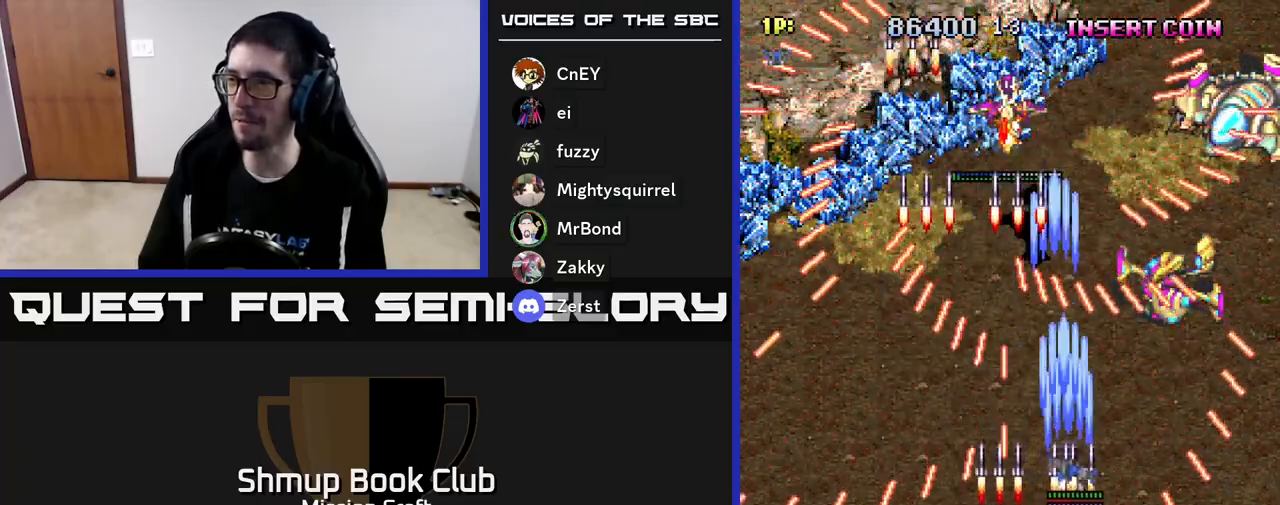
{"buttons": ["R2", "DPAD_LEFT"], "left_stick": "center", "events": [[150, "DPAD_DOWN", "down"], [217, "DPAD_RIGHT", "up"], [317, "DPAD_LEFT", "down"], [350, "DPAD_DOWN", "up"]]}
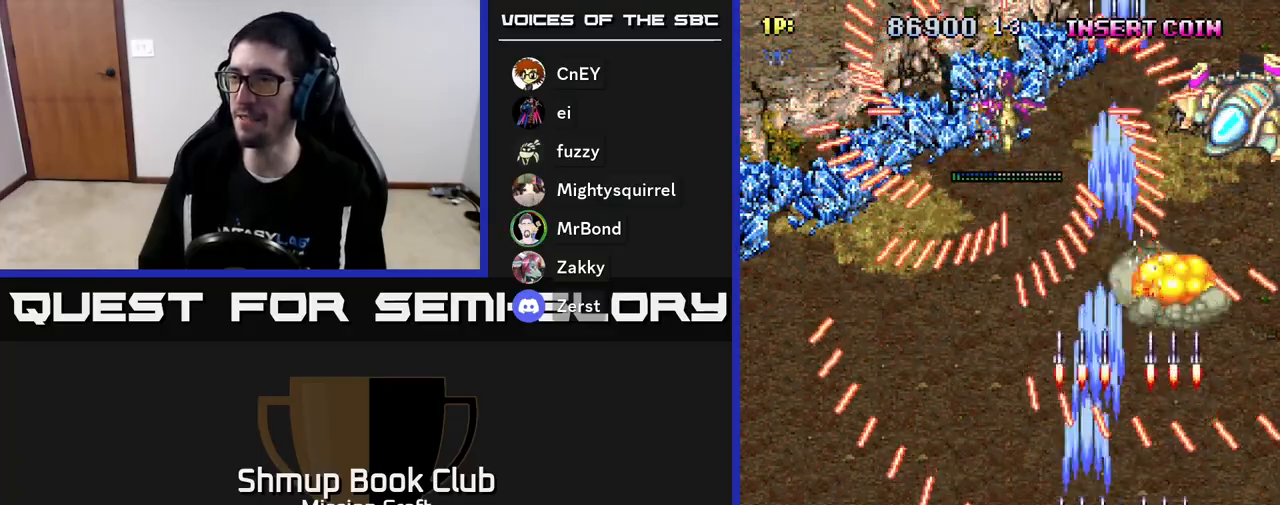
{"buttons": ["R2", "DPAD_UP"], "left_stick": "center", "events": [[350, "DPAD_UP", "down"], [383, "DPAD_LEFT", "up"]]}
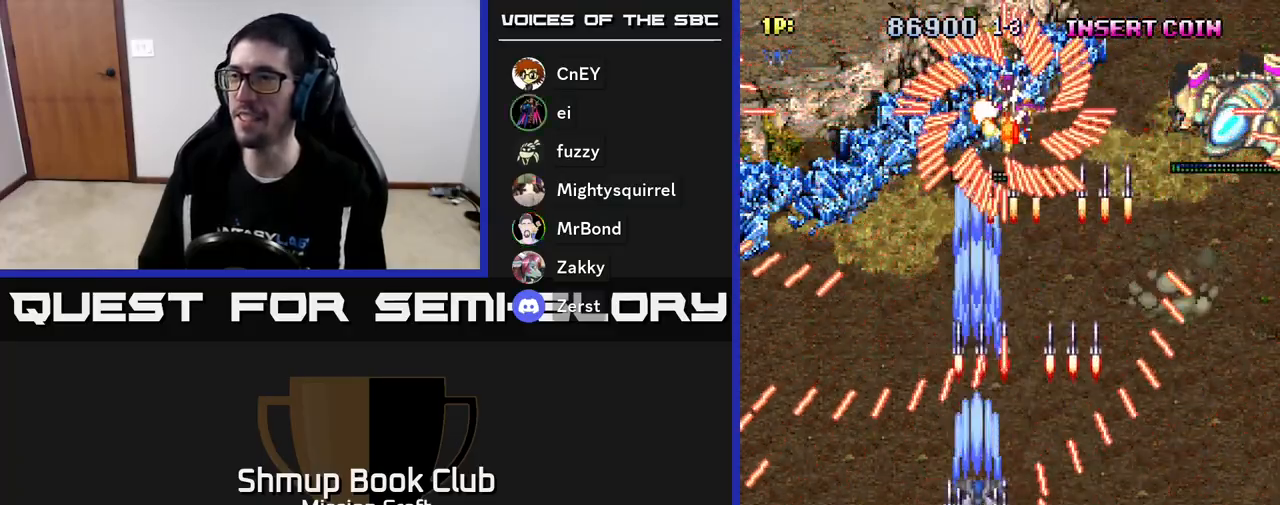
{"buttons": ["R2", "DPAD_DOWN"], "left_stick": "center", "events": [[17, "DPAD_RIGHT", "down"], [133, "DPAD_UP", "up"], [483, "DPAD_DOWN", "down"], [500, "DPAD_RIGHT", "up"]]}
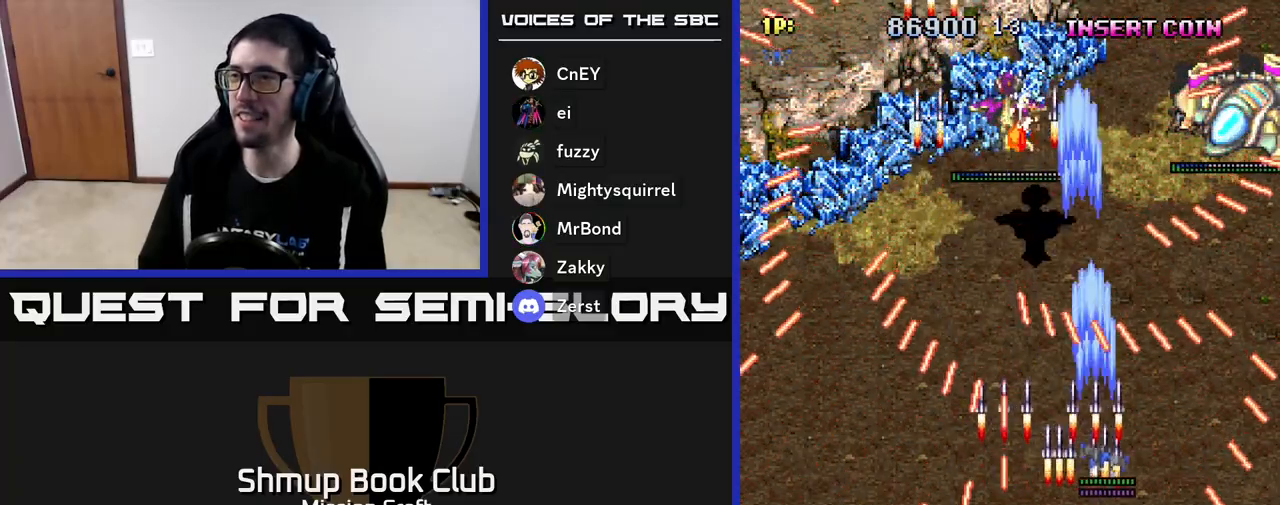
{"buttons": ["R2", "DPAD_DOWN", "DPAD_LEFT"], "left_stick": "center", "events": [[150, "DPAD_DOWN", "up"], [150, "DPAD_LEFT", "down"], [217, "DPAD_UP", "down"], [317, "DPAD_UP", "up"], [417, "DPAD_DOWN", "down"]]}
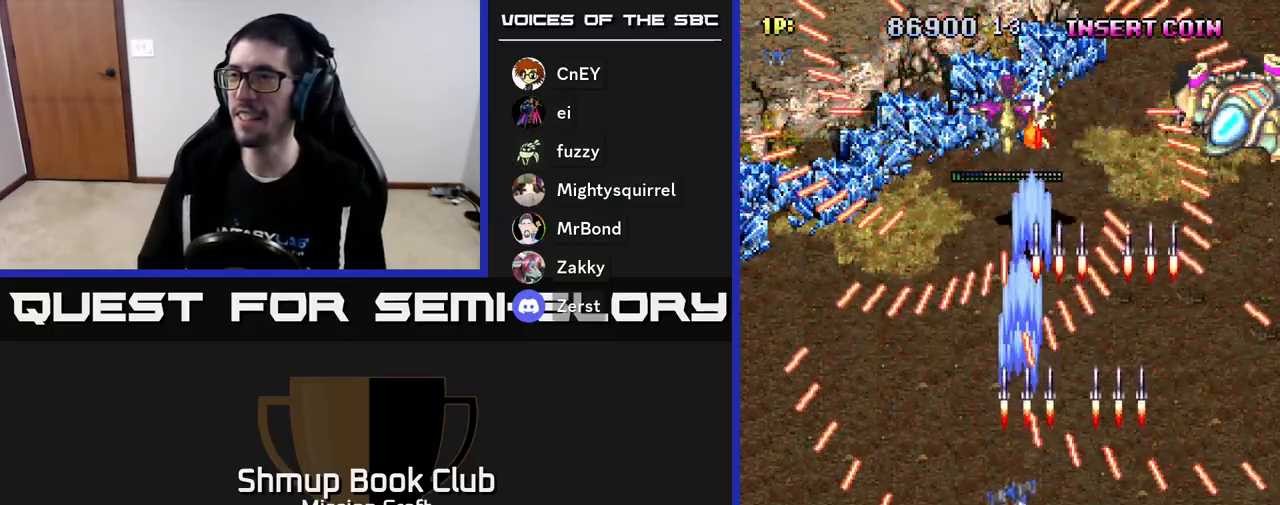
{"buttons": ["R2", "DPAD_RIGHT"], "left_stick": "center", "events": [[33, "DPAD_DOWN", "up"], [100, "DPAD_UP", "down"], [183, "DPAD_LEFT", "up"], [233, "DPAD_RIGHT", "down"], [233, "DPAD_UP", "up"], [283, "DPAD_UP", "down"], [317, "DPAD_RIGHT", "up"], [383, "DPAD_RIGHT", "down"], [467, "DPAD_UP", "up"]]}
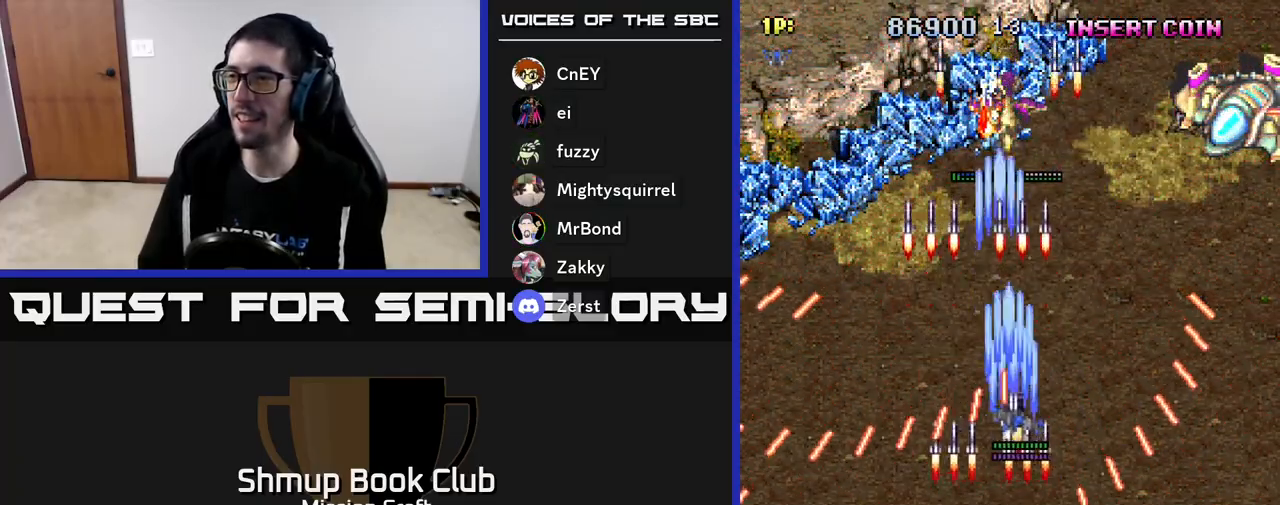
{"buttons": ["R2", "DPAD_RIGHT"], "left_stick": "center", "events": []}
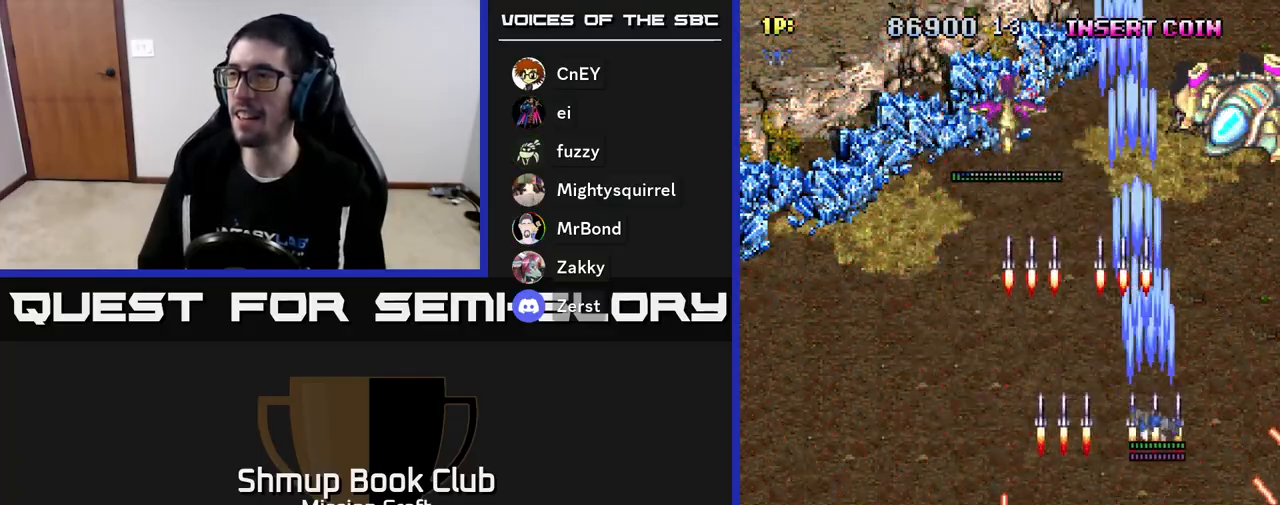
{"buttons": ["R2", "DPAD_DOWN"], "left_stick": "center", "events": [[133, "DPAD_DOWN", "down"], [200, "DPAD_RIGHT", "up"]]}
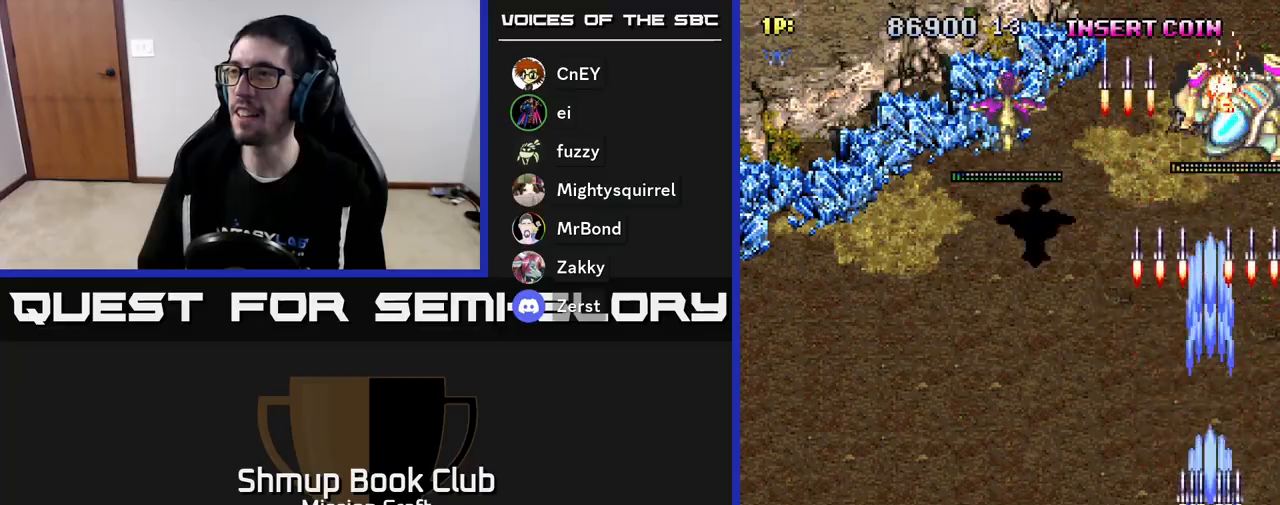
{"buttons": ["R2", "DPAD_LEFT"], "left_stick": "center", "events": [[17, "DPAD_LEFT", "down"], [283, "DPAD_DOWN", "up"]]}
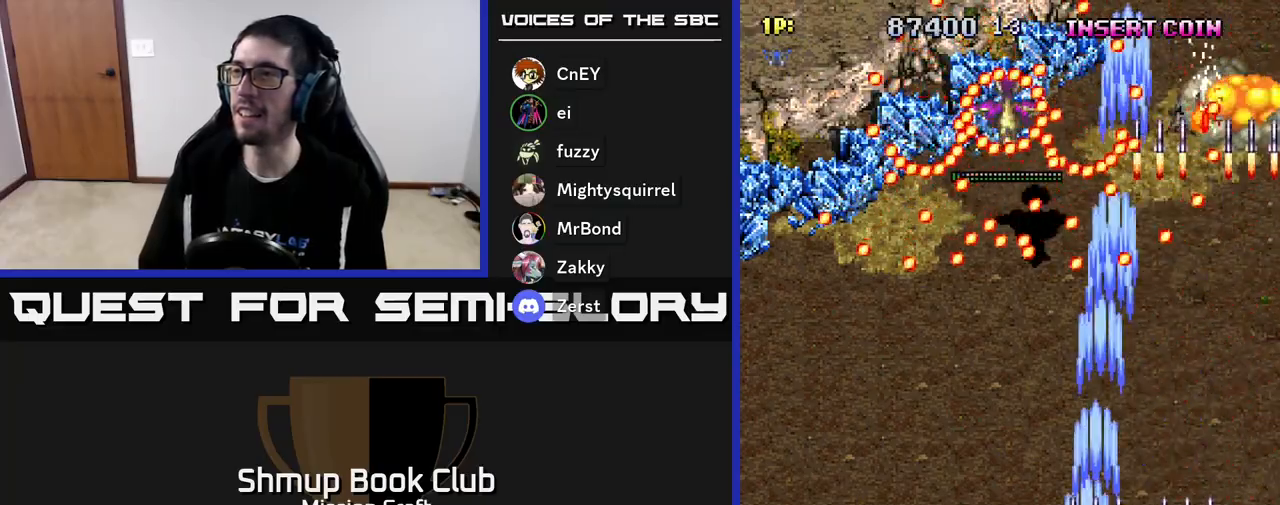
{"buttons": ["R2", "DPAD_DOWN"], "left_stick": "center", "events": [[267, "DPAD_DOWN", "down"], [283, "DPAD_LEFT", "up"]]}
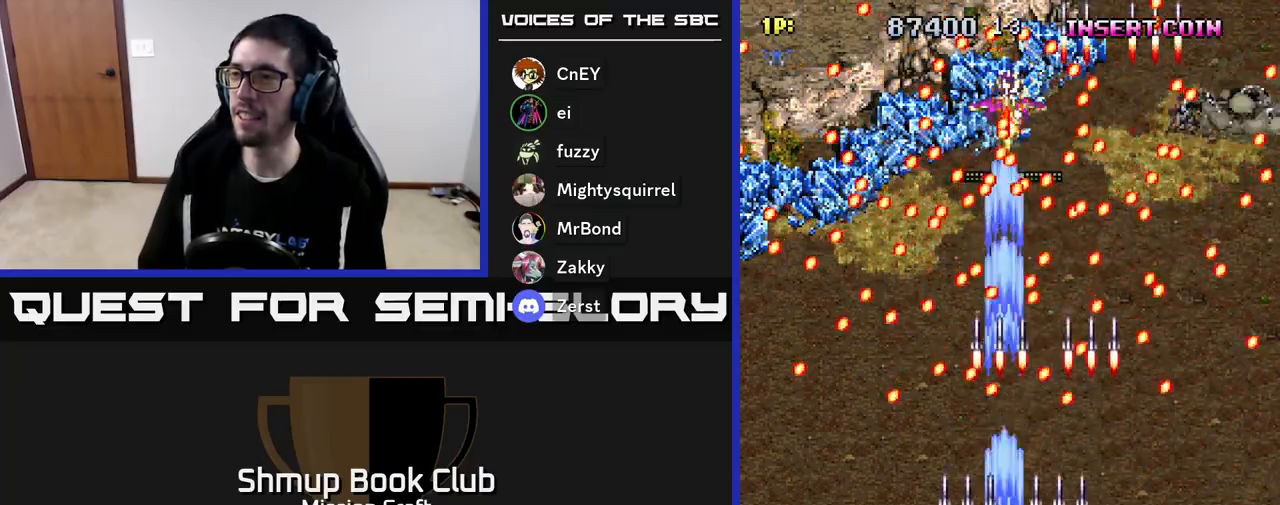
{"buttons": ["R2"], "left_stick": "center", "events": [[33, "DPAD_DOWN", "up"]]}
++++++++
TASK DETAILS. Your answer must be an exact copy of the entries above, with no pictures in it.

TASK RESPONSE.
{"buttons": ["R2", "DPAD_LEFT"], "left_stick": "center", "events": [[150, "DPAD_DOWN", "down"], [217, "DPAD_RIGHT", "up"], [317, "DPAD_LEFT", "down"], [350, "DPAD_DOWN", "up"]]}
{"buttons": ["R2", "DPAD_UP"], "left_stick": "center", "events": [[350, "DPAD_UP", "down"], [383, "DPAD_LEFT", "up"]]}
{"buttons": ["R2", "DPAD_DOWN"], "left_stick": "center", "events": [[17, "DPAD_RIGHT", "down"], [133, "DPAD_UP", "up"], [483, "DPAD_DOWN", "down"], [500, "DPAD_RIGHT", "up"]]}
{"buttons": ["R2", "DPAD_DOWN", "DPAD_LEFT"], "left_stick": "center", "events": [[150, "DPAD_DOWN", "up"], [150, "DPAD_LEFT", "down"], [217, "DPAD_UP", "down"], [317, "DPAD_UP", "up"], [417, "DPAD_DOWN", "down"]]}
{"buttons": ["R2", "DPAD_RIGHT"], "left_stick": "center", "events": [[33, "DPAD_DOWN", "up"], [100, "DPAD_UP", "down"], [183, "DPAD_LEFT", "up"], [233, "DPAD_RIGHT", "down"], [233, "DPAD_UP", "up"], [283, "DPAD_UP", "down"], [317, "DPAD_RIGHT", "up"], [383, "DPAD_RIGHT", "down"], [467, "DPAD_UP", "up"]]}
{"buttons": ["R2", "DPAD_RIGHT"], "left_stick": "center", "events": []}
{"buttons": ["R2", "DPAD_DOWN"], "left_stick": "center", "events": [[133, "DPAD_DOWN", "down"], [200, "DPAD_RIGHT", "up"]]}
{"buttons": ["R2", "DPAD_LEFT"], "left_stick": "center", "events": [[17, "DPAD_LEFT", "down"], [283, "DPAD_DOWN", "up"]]}
{"buttons": ["R2", "DPAD_DOWN"], "left_stick": "center", "events": [[267, "DPAD_DOWN", "down"], [283, "DPAD_LEFT", "up"]]}
{"buttons": ["R2"], "left_stick": "center", "events": [[33, "DPAD_DOWN", "up"]]}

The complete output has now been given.